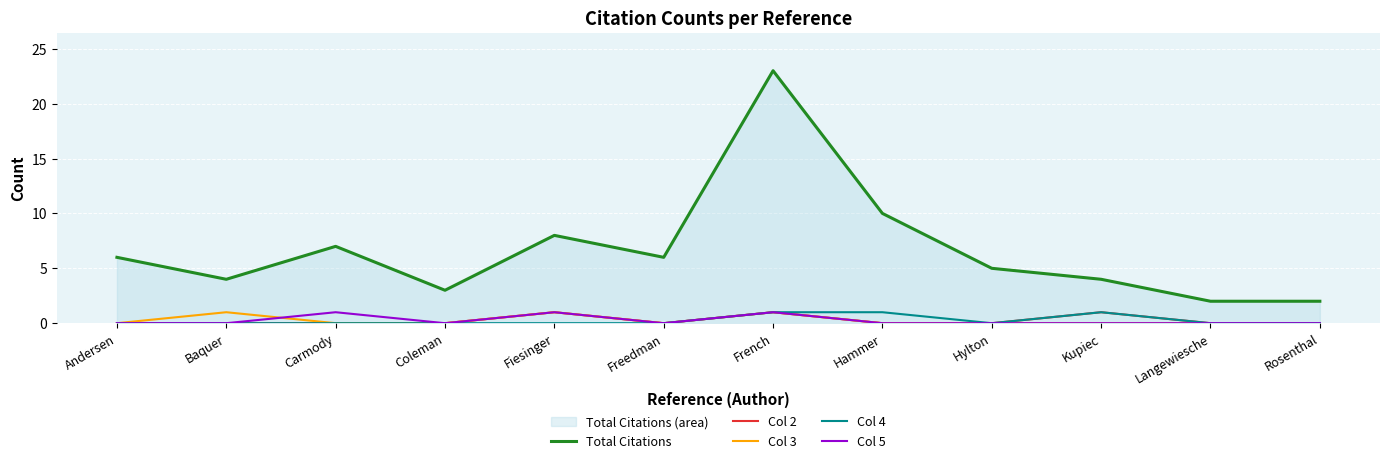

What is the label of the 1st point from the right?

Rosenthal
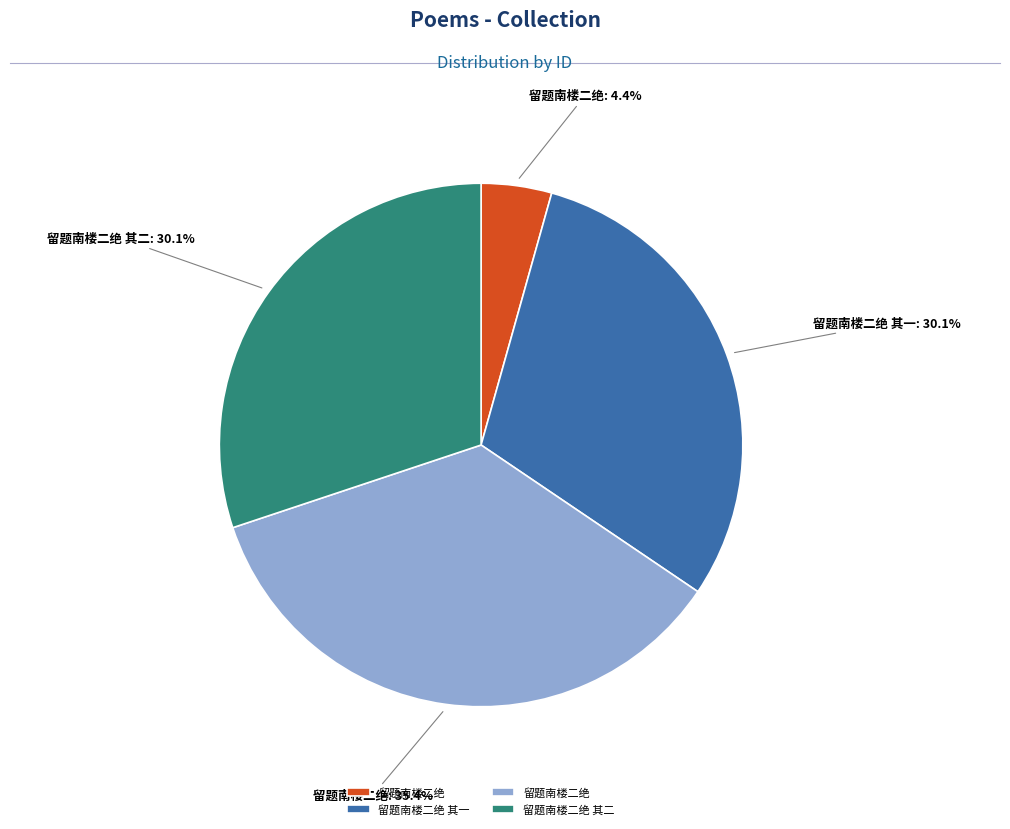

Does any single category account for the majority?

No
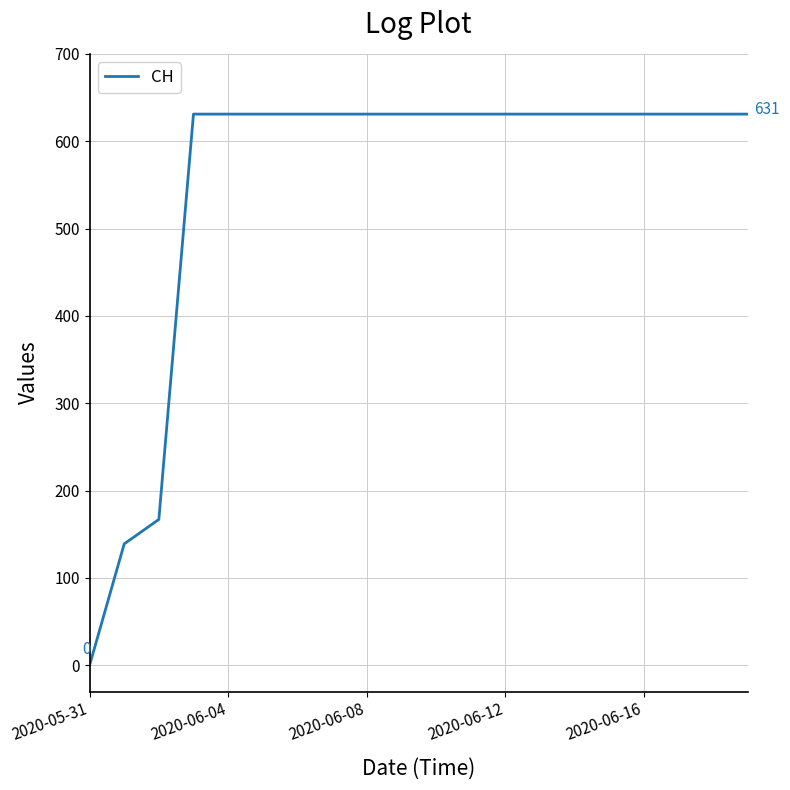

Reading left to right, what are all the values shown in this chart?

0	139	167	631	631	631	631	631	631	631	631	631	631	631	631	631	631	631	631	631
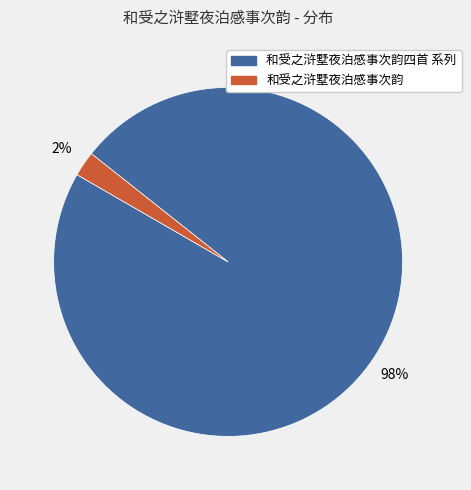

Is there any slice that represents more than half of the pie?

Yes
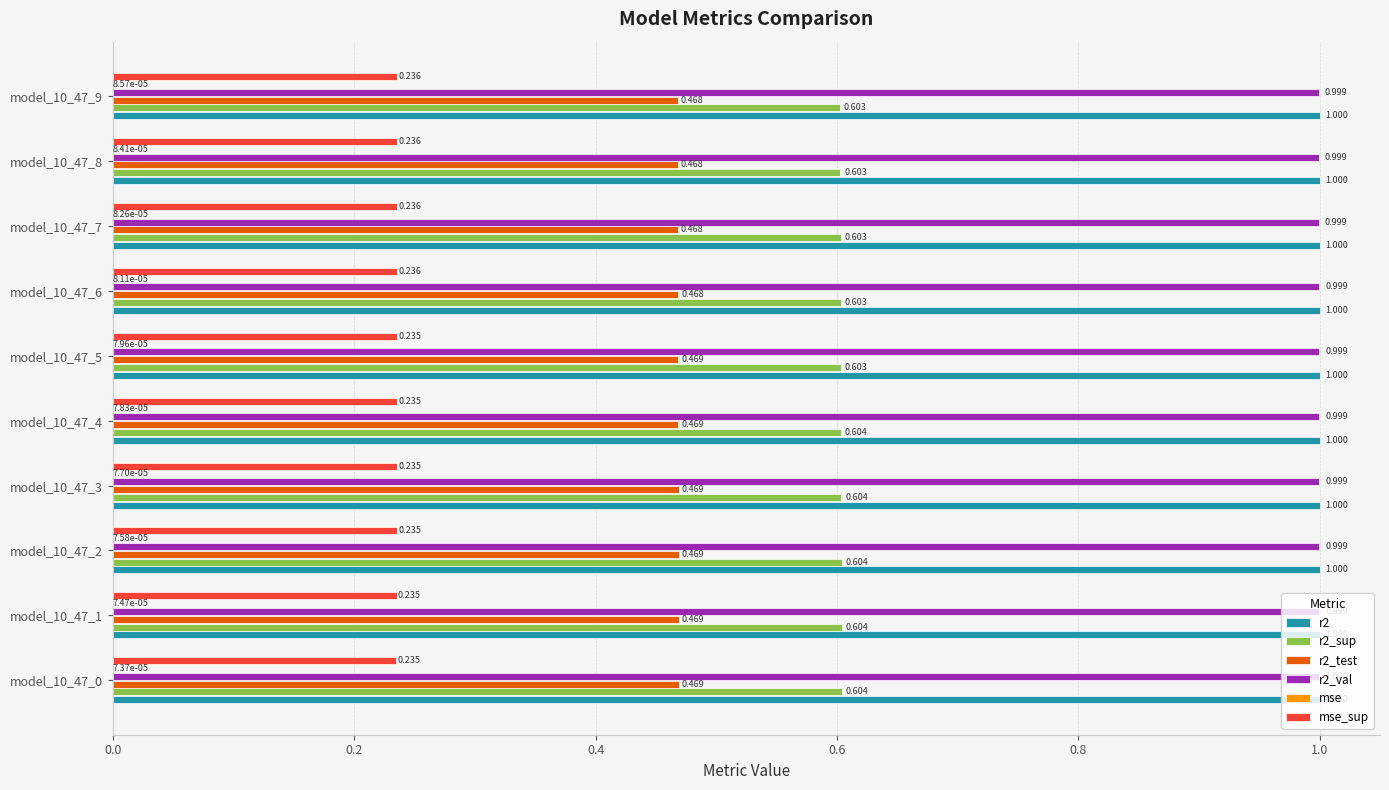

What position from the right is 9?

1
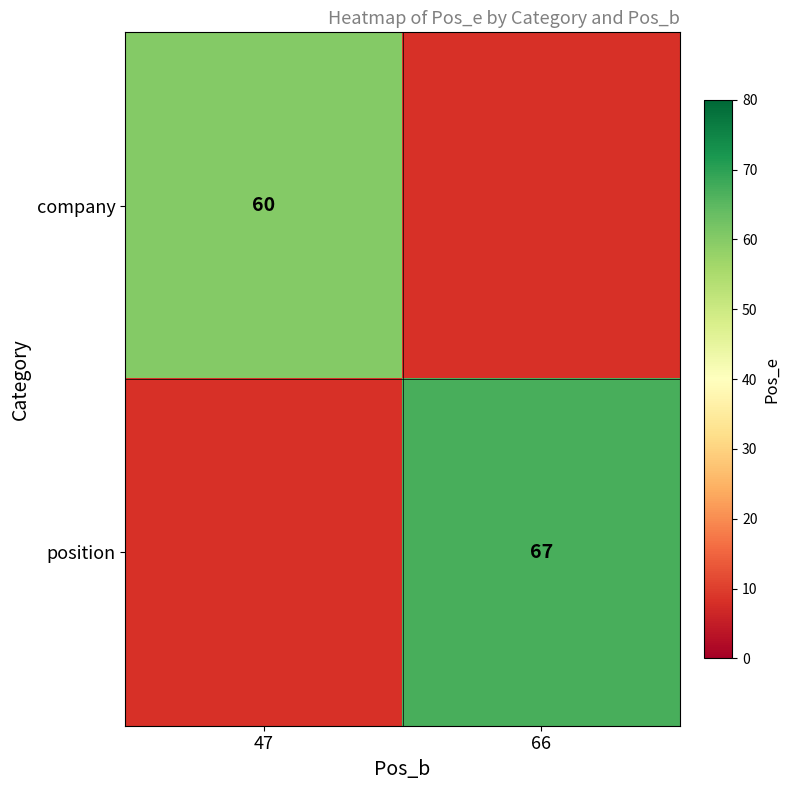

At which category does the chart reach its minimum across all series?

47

=-=-=-=-=

▶ _What you will do_
Turn everything from the line containing "Does any single" down to the end of the records above into a numbered list, omitting blank lines. Leave the pictures out of your answer.

▶ _Answer to the problem_
1. Does any single category account for the majority?
2. No
3. Reading left to right, what are all the values shown in this chart?
4. 0	139	167	631	631	631	631	631	631	631	631	631	631	631	631	631	631	631	631	631
5. Is there any slice that represents more than half of the pie?
6. Yes
7. What position from the right is 9?
8. 1
9. At which category does the chart reach its minimum across all series?
10. 47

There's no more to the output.